Re: Presidents Club Disgrace Years ago when I was a young executive just employed with this new company and in my first week, I was away in Belgium with some of the top directors, who all indulged is a similar way, I was expected to follow the same. I made the comment that apart from my disagreeing with the situation, the vast amount that was being spent on expenses to support such behaviour exceeded the yearly pay of one of our shop floor production staff and I would go and leave them to it, the response to me was “if you walk away from here, you are finished with this company”. I walk and never looked back, eventually starting my own company that competed with them, it became an international company, I retired at 47 and sold it two years ago. I have never ever tolerated bullying ( it comes in many disguises), because that is exactly what that sort of behaviour is.

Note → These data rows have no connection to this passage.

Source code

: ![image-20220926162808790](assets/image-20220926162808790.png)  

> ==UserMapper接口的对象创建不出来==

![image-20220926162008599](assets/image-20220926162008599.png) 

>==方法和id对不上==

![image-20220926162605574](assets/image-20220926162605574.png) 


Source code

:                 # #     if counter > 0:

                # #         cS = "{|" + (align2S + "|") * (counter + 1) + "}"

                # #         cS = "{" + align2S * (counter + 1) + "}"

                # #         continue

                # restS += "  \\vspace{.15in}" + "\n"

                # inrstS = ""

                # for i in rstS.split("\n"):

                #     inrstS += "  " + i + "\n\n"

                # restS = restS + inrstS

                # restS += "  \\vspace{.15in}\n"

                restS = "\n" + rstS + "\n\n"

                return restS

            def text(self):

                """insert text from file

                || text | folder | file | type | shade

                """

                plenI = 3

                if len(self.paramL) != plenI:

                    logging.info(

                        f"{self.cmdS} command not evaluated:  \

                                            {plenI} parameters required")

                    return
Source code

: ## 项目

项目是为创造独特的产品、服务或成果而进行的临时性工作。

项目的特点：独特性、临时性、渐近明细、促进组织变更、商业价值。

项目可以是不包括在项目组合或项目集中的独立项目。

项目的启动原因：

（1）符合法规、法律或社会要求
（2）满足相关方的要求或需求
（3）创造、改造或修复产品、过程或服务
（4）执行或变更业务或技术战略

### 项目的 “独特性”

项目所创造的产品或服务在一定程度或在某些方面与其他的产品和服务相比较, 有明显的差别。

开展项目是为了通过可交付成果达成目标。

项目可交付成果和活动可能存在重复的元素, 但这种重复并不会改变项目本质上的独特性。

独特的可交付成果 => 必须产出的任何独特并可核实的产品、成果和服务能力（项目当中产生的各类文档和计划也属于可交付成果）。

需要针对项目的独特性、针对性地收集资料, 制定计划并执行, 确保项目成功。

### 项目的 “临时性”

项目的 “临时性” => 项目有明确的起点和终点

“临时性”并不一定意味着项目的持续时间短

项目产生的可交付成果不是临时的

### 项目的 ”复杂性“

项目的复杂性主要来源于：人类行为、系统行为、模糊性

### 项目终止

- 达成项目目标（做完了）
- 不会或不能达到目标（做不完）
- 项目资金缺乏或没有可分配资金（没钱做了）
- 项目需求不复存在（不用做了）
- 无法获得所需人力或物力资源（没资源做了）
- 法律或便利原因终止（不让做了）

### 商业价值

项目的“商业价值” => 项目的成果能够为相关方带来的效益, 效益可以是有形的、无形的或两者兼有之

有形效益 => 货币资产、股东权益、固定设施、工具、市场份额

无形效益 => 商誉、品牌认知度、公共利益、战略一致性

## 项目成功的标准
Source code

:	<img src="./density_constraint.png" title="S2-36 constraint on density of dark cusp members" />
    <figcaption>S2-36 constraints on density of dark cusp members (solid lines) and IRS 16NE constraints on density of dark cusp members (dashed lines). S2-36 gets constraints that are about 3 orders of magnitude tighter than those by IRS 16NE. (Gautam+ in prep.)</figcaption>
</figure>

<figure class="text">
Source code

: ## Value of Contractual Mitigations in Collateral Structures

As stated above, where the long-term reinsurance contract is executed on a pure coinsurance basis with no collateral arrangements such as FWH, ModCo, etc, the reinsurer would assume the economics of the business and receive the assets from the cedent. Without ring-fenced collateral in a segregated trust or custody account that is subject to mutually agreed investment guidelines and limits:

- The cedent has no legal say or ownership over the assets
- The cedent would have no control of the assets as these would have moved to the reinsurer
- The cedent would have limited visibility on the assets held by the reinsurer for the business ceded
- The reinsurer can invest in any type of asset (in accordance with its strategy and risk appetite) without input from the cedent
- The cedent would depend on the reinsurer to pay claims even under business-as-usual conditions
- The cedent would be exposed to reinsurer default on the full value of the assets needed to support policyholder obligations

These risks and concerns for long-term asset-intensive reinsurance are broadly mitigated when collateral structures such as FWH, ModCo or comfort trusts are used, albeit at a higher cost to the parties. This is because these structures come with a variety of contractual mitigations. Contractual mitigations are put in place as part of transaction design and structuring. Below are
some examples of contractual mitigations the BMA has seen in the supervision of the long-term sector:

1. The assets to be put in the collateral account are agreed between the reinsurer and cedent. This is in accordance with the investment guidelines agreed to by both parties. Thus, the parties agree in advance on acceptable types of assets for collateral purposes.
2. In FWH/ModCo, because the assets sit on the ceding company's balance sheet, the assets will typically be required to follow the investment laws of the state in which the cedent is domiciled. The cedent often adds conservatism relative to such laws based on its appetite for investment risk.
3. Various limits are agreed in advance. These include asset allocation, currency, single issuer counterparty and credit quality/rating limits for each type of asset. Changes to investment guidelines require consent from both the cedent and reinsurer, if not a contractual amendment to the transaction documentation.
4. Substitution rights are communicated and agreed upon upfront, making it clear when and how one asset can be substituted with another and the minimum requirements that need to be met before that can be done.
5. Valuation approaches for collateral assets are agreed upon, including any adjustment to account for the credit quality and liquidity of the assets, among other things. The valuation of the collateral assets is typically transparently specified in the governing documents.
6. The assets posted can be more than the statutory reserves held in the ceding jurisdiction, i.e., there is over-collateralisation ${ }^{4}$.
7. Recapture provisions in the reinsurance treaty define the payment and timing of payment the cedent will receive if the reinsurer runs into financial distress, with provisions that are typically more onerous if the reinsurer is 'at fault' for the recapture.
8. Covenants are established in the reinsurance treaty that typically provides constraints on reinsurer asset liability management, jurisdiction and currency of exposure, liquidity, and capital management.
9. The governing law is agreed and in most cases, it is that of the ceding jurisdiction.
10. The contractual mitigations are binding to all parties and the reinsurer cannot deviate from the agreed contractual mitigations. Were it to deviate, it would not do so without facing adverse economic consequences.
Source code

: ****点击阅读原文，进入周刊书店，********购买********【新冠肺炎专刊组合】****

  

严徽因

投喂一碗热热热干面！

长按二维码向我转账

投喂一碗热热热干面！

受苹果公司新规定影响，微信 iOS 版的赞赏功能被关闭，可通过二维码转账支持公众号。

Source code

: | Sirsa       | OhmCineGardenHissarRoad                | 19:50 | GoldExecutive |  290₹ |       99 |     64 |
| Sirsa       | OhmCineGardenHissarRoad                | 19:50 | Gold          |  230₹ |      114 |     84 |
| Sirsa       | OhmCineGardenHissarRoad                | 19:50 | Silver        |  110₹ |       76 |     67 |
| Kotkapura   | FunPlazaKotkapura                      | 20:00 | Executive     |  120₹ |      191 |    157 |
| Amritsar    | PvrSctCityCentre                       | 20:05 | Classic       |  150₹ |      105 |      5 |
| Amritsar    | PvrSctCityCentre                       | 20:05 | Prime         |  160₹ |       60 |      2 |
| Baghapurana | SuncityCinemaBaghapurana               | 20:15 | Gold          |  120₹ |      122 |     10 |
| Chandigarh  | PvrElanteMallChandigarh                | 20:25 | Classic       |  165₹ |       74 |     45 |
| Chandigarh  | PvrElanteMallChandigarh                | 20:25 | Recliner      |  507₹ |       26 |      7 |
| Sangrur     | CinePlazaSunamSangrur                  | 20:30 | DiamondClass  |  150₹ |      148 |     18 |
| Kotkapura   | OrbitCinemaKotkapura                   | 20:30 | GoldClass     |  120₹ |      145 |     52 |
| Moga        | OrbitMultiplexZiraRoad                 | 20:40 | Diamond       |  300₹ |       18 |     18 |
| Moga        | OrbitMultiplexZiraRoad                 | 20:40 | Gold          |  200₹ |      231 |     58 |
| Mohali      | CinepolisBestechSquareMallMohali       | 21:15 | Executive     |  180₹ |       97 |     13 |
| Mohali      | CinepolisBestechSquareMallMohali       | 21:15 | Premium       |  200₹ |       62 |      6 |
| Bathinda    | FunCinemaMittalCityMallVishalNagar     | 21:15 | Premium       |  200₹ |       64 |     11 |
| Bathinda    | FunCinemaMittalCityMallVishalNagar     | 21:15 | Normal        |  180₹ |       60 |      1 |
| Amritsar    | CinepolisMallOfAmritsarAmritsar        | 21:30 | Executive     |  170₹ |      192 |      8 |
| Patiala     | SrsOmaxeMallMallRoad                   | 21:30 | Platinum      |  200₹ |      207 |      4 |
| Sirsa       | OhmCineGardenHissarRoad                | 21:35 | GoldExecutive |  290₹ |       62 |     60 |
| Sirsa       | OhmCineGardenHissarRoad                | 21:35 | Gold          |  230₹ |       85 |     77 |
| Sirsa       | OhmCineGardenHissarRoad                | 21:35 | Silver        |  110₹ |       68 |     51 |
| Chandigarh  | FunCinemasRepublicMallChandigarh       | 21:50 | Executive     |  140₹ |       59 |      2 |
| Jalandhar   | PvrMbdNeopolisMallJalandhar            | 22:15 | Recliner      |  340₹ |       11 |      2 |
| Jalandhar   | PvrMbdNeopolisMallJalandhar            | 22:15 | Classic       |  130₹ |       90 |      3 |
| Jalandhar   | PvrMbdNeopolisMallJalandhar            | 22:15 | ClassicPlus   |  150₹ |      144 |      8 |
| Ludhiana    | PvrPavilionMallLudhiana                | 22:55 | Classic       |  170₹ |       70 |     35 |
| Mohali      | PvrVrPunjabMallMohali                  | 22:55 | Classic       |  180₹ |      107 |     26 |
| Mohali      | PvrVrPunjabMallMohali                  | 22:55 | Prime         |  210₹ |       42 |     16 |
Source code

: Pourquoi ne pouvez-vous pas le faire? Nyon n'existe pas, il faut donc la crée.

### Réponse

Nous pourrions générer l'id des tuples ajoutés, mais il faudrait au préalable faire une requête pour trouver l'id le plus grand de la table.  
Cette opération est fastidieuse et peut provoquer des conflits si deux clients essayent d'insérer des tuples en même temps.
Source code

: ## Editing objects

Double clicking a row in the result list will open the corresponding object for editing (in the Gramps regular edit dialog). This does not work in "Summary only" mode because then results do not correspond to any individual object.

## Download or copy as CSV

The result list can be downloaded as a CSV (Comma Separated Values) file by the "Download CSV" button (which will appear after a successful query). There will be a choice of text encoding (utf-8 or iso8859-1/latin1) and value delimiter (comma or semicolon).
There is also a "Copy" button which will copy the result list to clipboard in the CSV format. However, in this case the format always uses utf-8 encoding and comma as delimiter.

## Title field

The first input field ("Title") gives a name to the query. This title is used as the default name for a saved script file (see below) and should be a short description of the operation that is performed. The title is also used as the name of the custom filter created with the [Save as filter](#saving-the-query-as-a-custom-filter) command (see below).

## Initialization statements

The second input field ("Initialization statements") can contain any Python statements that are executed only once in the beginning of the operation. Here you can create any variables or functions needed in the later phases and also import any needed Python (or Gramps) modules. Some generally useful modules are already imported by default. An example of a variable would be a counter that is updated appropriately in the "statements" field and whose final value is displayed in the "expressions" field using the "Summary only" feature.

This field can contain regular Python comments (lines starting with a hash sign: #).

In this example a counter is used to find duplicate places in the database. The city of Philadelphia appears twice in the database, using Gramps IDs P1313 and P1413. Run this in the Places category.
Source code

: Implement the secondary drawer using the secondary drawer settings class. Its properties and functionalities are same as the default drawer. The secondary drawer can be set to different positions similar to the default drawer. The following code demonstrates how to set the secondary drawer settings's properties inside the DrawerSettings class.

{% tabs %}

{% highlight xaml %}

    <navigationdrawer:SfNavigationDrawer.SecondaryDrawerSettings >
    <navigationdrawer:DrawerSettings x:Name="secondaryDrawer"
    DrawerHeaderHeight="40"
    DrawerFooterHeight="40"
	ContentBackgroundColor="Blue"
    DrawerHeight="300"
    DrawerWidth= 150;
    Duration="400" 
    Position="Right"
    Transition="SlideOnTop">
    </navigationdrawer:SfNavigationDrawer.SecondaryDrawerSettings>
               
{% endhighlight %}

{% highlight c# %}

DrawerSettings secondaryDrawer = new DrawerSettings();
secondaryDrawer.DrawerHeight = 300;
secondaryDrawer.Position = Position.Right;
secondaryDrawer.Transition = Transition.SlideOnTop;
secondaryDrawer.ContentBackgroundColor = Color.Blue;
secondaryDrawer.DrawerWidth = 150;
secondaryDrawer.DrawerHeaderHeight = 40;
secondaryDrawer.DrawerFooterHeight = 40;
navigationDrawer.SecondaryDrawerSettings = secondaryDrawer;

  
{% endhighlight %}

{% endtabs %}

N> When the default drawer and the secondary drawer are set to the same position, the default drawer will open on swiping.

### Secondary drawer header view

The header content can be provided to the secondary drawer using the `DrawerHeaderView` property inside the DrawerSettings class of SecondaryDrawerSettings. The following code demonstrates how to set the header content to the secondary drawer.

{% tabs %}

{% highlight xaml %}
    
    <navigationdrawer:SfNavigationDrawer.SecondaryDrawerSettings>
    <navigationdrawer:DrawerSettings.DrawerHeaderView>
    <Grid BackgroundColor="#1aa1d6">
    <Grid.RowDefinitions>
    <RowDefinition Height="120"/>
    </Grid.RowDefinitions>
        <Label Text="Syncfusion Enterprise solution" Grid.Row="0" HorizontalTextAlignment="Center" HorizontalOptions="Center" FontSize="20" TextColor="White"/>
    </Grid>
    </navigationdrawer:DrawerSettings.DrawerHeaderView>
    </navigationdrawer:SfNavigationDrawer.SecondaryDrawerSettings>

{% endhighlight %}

frog in a tree 24 Jan 2018

Presidents Club Disgrace Whilst we don't know if any Serco execs were at this event, it did remind me of an incident some years ago.I was an employee of an organisation that Serco had been brought in to manage. As part of their efforts to involve the new staff in the Serco culture they arranged a Burns Night party in the functions room of a local pub where the Serco takeover staff were lodged.At one point in the evening, one of the Serco managers wanted to liven things up a bit so he called a young woman employee onto the stage and after a bit of joking around he went behind her and cupped her b@@bs with his hands. Predictably the woman screamed and was clearly totally embarrassed. As new employees we all felt vulnerable and powerless. We couldn't have intervened as it happened too fast but still we did nothing and I don't think the woman did either. It was a classic example of an abuse of male power. The incident shocked and shamed us all.As we saw later, there were serious weaknesses in Serco's standards of corporate responsibility which brought the company's reputation and share price to a low from which it has still not recovered.Frog in a tree.

BuySel 29 Nov 2017

2nd day on the bounce 2nd day on the bounce after a heavy marked down on Monday, but today much stronger as it bounces from the drop from 120p last month. Good volume since yesterday

algardish 18 Sep 2017

Re: The wild west of investing- Support ... nk1999- I would also add Capita to the list of of collapses. My point is they (Support Services) are flogging a dead horse because where the government is involved as soon as they see a supplier making a good return they want some of it back. Soames says he makes wafer thin margins, that in basic double entry book keeping means a low net asset value increase over time and therefore a low valuation . He is never going to turn the margins around by choosing government contracts as a business model. Its a schoolboy error admitting to analysts that Margins are wafer thin. It means there will be no cash to pay dividends in future and a low net asset value. The whole business model does not work in my opinion. It works for him in that he gets a good salary for a few years but he is more ambitious than that I think. I see the share price remaining flat for years unless he starts pumping things up by lying about the future (as per list of support services companies) and creating intangibles by over declaring future revenue. I do note that Intangibles are growing in SRP and cash is declining so he may be dabbling in it?! I think his only option is to find a better horse to back. Analysts look at balance sheets now and can short companies - hence Carillion - and can see things that others can't and don't just look at profits which can be fiddled easily. Serco is one of them. So I don't think SRP will grow at all and investors may lose patience eventually.

nk1999 16 Sep 2017

Re: The wild west of investing- Support Serv... Algardish,"So we have had Interserve collapse by 50% , Carillion collapse by a lot, Mitie a rollercoaster and Serco stuck where it is....."Didn't Serco decline much before the other companies that you mention? Serco collapsed, and now seems to be stabilising.May show some gradual recovery eventually?